In the last place, I shall set down the Decree that was made in the 24th Session, Chap. 17 against Pluralities, in these Words:
Whereas the Ecclesiastical Order is perverted, when one Clerk has the Offices of many committed to him, it was therefore well provided by the Holy Canons, that no Man should be put in two Churches. But many led by their depraved Covetousness, deceiving themselves, but not God, are not ashamed to elude those good Constitutions, by several Artifices, and obtain more Benefices than one at the same time: Therefore the Synod being desirous to restore a proper Discipline for the Government of Churches, does, by this Decree, by which all Persons, of what Rank soever, even Cardinals themselves, shall be bound; appoint, that for the future, one Man shall be capable of receiving only one Ecclesiastical Benefice. But if that is not sufficient for the decent maintenance of him that has it, then it shall be lawful to give him another simple Benefice, provided that both Benefices do not require Personal Residence. This Rule must be applied not only to Cathedrals, but to all other Benefices whether Secular, Regular, or such as are held by Commendam, or of what sort or order soever they may be.
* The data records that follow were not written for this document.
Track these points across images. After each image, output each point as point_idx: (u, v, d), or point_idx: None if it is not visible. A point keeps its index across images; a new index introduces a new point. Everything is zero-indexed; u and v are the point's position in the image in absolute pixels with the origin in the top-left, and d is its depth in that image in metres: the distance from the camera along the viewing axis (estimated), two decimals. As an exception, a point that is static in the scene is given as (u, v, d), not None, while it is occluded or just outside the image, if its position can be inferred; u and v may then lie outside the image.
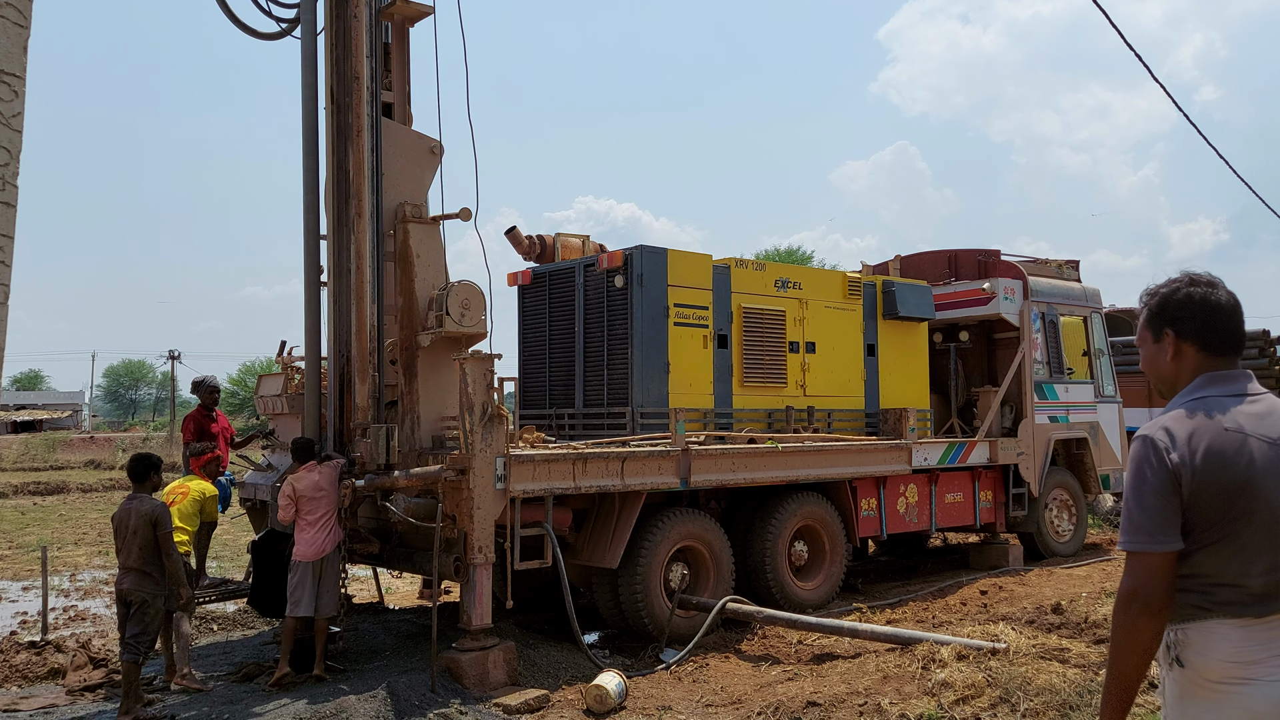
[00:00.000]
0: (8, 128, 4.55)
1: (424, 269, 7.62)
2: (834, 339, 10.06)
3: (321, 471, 7.03)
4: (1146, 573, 2.31)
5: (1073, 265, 12.98)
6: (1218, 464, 2.32)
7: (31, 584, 11.39)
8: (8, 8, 4.55)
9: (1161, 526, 2.31)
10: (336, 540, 7.05)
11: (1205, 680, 2.33)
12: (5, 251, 4.53)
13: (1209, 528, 2.32)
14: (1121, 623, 2.34)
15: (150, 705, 6.44)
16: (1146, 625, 2.31)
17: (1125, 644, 2.33)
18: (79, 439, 43.74)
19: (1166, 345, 2.54)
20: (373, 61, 7.58)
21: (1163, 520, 2.31)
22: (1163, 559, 2.31)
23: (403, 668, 7.01)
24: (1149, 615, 2.30)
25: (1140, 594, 2.31)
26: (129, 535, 6.31)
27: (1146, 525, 2.32)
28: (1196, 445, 2.34)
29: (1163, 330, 2.54)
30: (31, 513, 20.01)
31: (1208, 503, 2.31)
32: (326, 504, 6.96)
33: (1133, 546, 2.34)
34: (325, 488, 6.97)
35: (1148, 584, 2.31)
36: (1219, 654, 2.32)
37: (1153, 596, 2.30)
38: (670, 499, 8.42)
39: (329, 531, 6.97)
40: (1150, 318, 2.58)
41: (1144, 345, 2.61)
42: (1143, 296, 2.62)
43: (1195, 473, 2.31)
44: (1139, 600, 2.31)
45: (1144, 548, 2.32)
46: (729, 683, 6.84)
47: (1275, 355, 16.57)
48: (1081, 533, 12.24)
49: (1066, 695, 5.48)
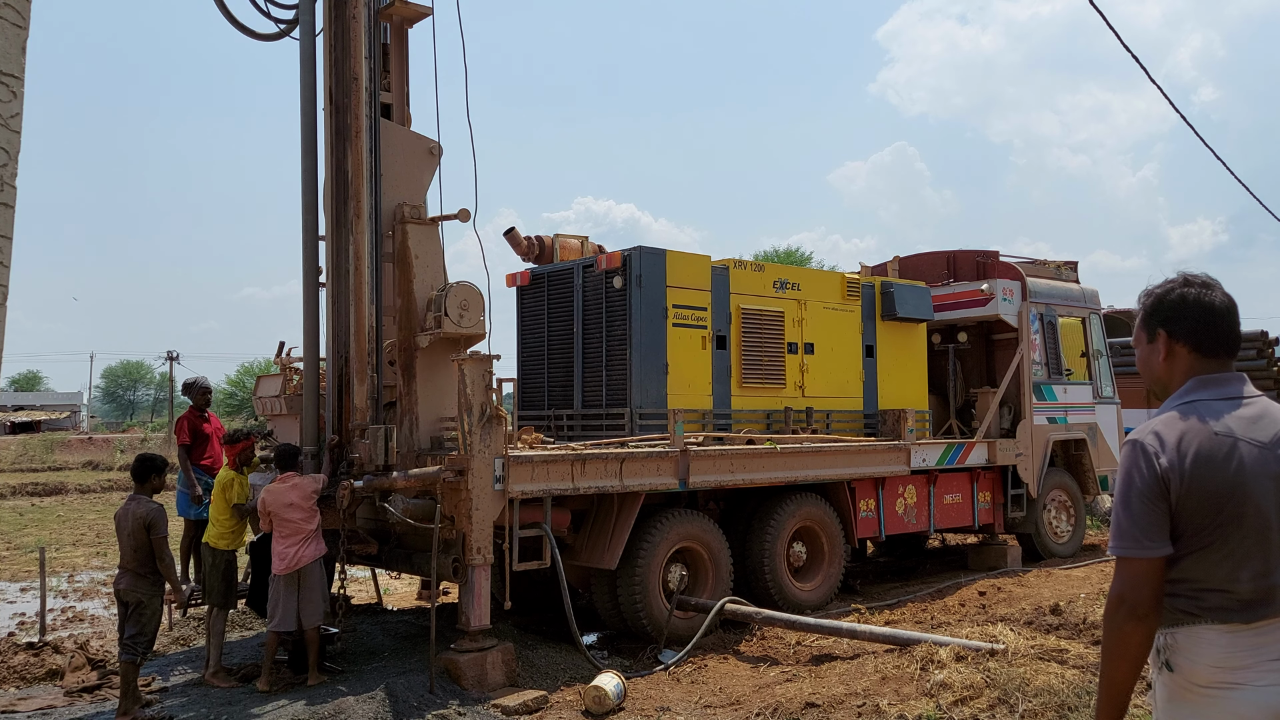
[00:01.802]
0: (6, 128, 4.55)
1: (422, 270, 7.62)
2: (832, 340, 10.06)
3: (296, 486, 6.87)
4: (1134, 578, 2.31)
5: (1071, 266, 12.99)
6: (1207, 468, 2.31)
7: (29, 585, 11.39)
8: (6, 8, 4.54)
9: (1148, 532, 2.30)
10: (316, 554, 6.86)
11: (1193, 685, 2.33)
12: (4, 252, 4.52)
13: (1198, 533, 2.31)
14: (1111, 628, 2.34)
15: (149, 706, 6.44)
16: (1135, 630, 2.30)
17: (1115, 649, 2.33)
18: (77, 440, 43.72)
19: (1159, 346, 2.53)
20: (371, 62, 7.57)
21: (1150, 526, 2.31)
22: (1151, 564, 2.30)
23: (401, 669, 7.00)
24: (1137, 620, 2.30)
25: (1128, 599, 2.31)
26: (125, 536, 6.35)
27: (1134, 531, 2.32)
28: (1186, 449, 2.32)
29: (1156, 330, 2.53)
30: (29, 514, 20.00)
31: (1196, 508, 2.30)
32: (300, 520, 6.80)
33: (1121, 552, 2.34)
34: (296, 503, 6.80)
35: (1136, 590, 2.30)
36: (1207, 659, 2.31)
37: (1140, 601, 2.30)
38: (669, 500, 8.42)
39: (303, 546, 6.80)
40: (1145, 318, 2.57)
41: (1139, 346, 2.60)
42: (1140, 297, 2.62)
43: (1184, 477, 2.30)
44: (1127, 605, 2.31)
45: (1131, 553, 2.32)
46: (728, 684, 6.84)
47: (1273, 357, 16.57)
48: (1080, 534, 12.25)
49: (1065, 696, 5.48)
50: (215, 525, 7.28)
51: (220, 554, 7.23)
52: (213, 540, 7.27)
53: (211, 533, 7.30)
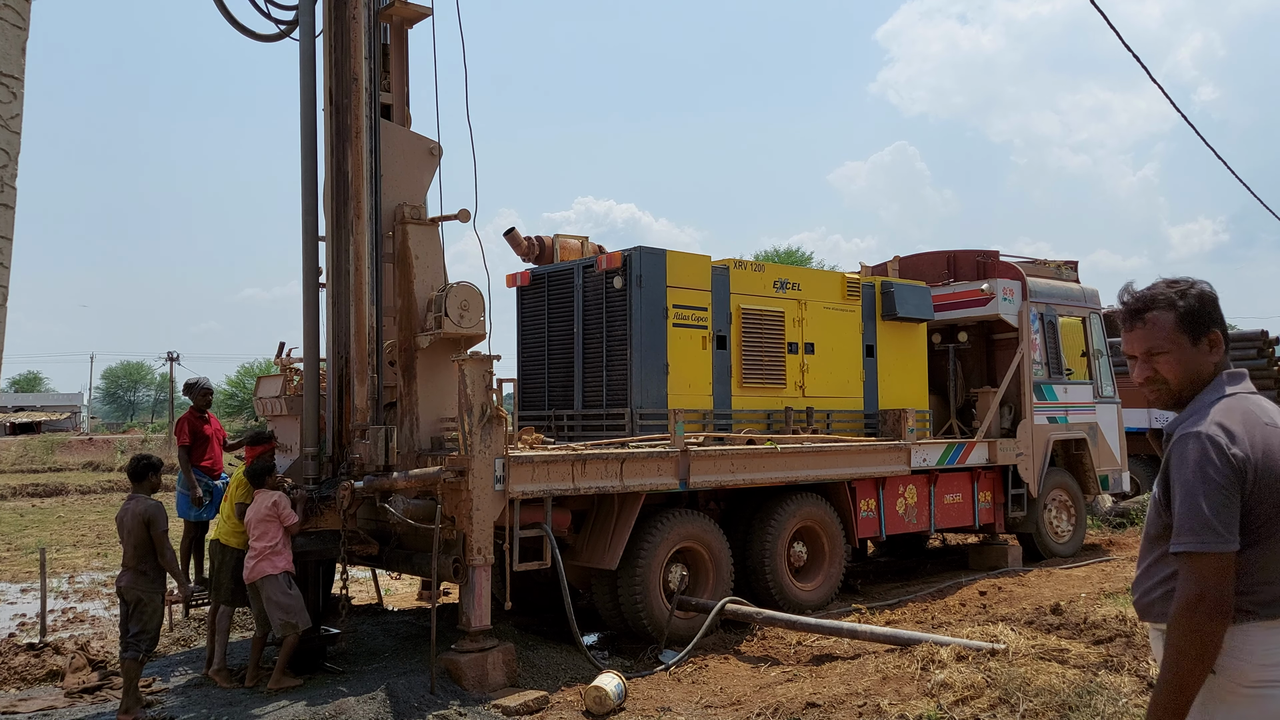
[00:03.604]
0: (6, 129, 4.55)
1: (423, 270, 7.62)
2: (833, 340, 10.06)
3: (260, 500, 6.96)
4: (1217, 574, 2.23)
5: (1071, 266, 12.99)
6: (1275, 459, 2.28)
7: (30, 586, 11.39)
8: (6, 9, 4.54)
9: (1228, 525, 2.24)
10: (274, 569, 6.86)
11: (1236, 685, 2.28)
12: (4, 254, 4.52)
13: (1261, 524, 2.27)
14: (1190, 629, 2.23)
15: (150, 707, 6.45)
16: (1217, 629, 2.23)
17: (1194, 651, 2.23)
18: (77, 441, 43.72)
19: (1216, 344, 2.48)
20: (371, 63, 7.57)
21: (1230, 518, 2.24)
22: (1229, 559, 2.24)
23: (402, 669, 7.00)
24: (1220, 618, 2.22)
25: (1210, 596, 2.22)
26: (125, 534, 6.38)
27: (1215, 524, 2.23)
28: (1255, 441, 2.29)
29: (1210, 330, 2.48)
30: (30, 515, 20.00)
31: (1263, 499, 2.27)
32: (266, 534, 6.89)
33: (1203, 547, 2.24)
34: (264, 518, 6.90)
35: (1219, 585, 2.22)
36: (1255, 657, 2.27)
37: (1224, 598, 2.22)
38: (669, 500, 8.42)
39: (258, 560, 6.86)
40: (1196, 318, 2.47)
41: (1178, 348, 2.48)
42: (1160, 297, 2.50)
43: (1258, 469, 2.27)
44: (1209, 603, 2.22)
45: (1213, 547, 2.23)
46: (728, 684, 6.84)
47: (1273, 356, 16.57)
48: (1080, 533, 12.25)
49: (1066, 696, 5.48)
50: (227, 522, 7.29)
51: (230, 551, 7.24)
52: (224, 537, 7.29)
53: (223, 529, 7.32)
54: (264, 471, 7.10)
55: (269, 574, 6.83)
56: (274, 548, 6.88)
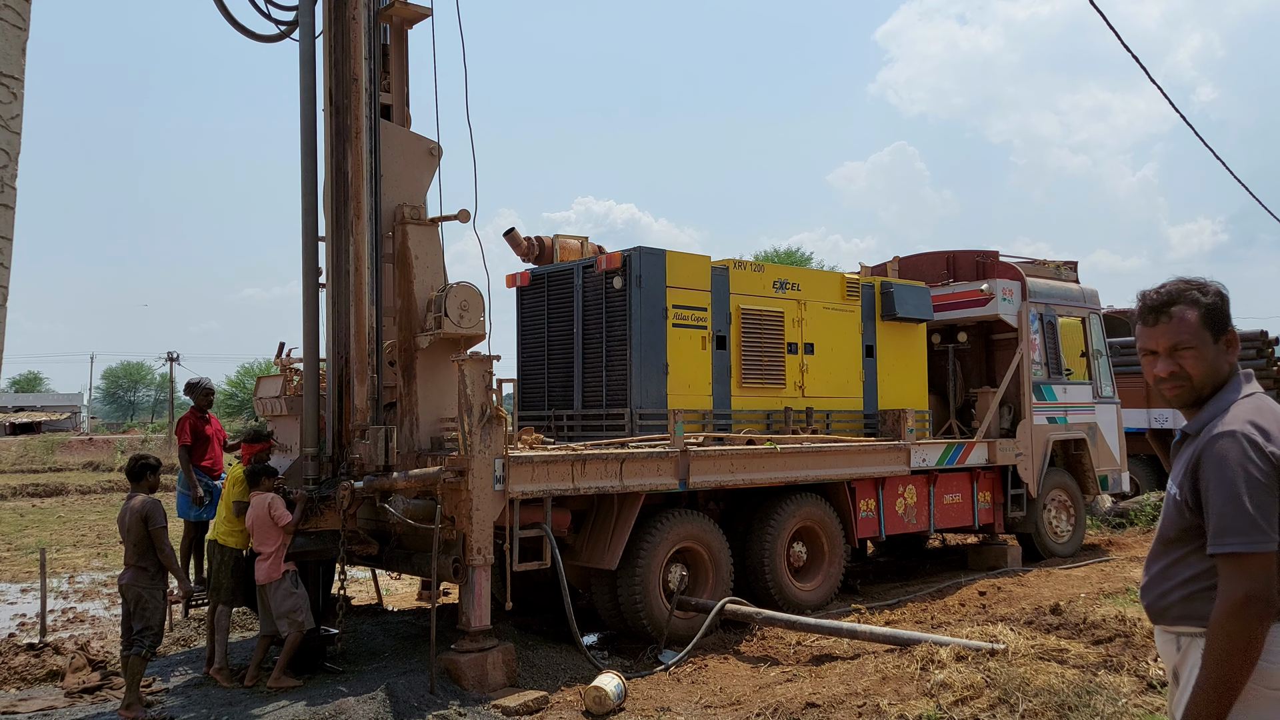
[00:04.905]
0: (6, 130, 4.55)
1: (422, 270, 7.62)
2: (832, 340, 10.06)
3: (255, 503, 6.98)
4: (1264, 573, 2.21)
5: (1071, 266, 12.99)
6: None
7: (30, 586, 11.39)
8: (6, 10, 4.55)
9: (1272, 524, 2.22)
10: (268, 575, 6.93)
11: (1263, 688, 2.26)
12: (4, 254, 4.53)
13: None
14: (1238, 630, 2.20)
15: (150, 706, 6.45)
16: (1264, 629, 2.21)
17: (1241, 652, 2.21)
18: (78, 441, 43.74)
19: (1234, 343, 2.49)
20: (371, 63, 7.58)
21: (1272, 517, 2.22)
22: (1274, 559, 2.22)
23: (401, 669, 7.01)
24: (1268, 619, 2.20)
25: (1259, 596, 2.19)
26: (126, 532, 6.42)
27: (1261, 523, 2.21)
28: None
29: (1228, 329, 2.49)
30: (30, 515, 20.00)
31: None
32: (267, 540, 6.93)
33: (1249, 547, 2.21)
34: (262, 524, 6.94)
35: (1267, 585, 2.20)
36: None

And as for such as do at present possess either more Parish-Churches than one, or one Cathedral, and another Parish-Church, they shall be forced notwithstanding of any Dispensations or Unions that may have been granted them, for term of Life, to resign within the space of Six Months, all that they do now hold, except one Cathedral, or one Parochial Church; otherwise, all their Benefices, whether Parochial, or others, shall be by Law esteemed void; and as such they shall be disposed of to others. Nor may those who formerly enjoyed them, receive the mean Profits, after the term of Six Months, with a good Conscience. But the Synod wishes that some due Provision might be made, such as the Pope shall think fit, for the necessities of those who are hereby obliged to Resign.
These were the decrees that were made by that pretended general Council: And wheresoever that Council is received, they are so seldom dispensed with, that the Scandal of Non-Residence, or Plurality, does no more cry in that Church. In France, though that Council is not there received, yet such regard is had to Primitive Rules, that it is not heard of among them. Such Examples are to us Reproaches indeed: And that of the worst sort, when the Argument from the neglect of the Pastoral Care, which gave so great an Advantage at first to the Reformers, and turned the Hearts of the World so much from their Careless Pastors to those who showed more Zeal and Concern for them, is now against us, and lies the other way. If the Nature of Man is so made, that it is not possible, but that Offences must come, yet, woe be to him, by whom they come.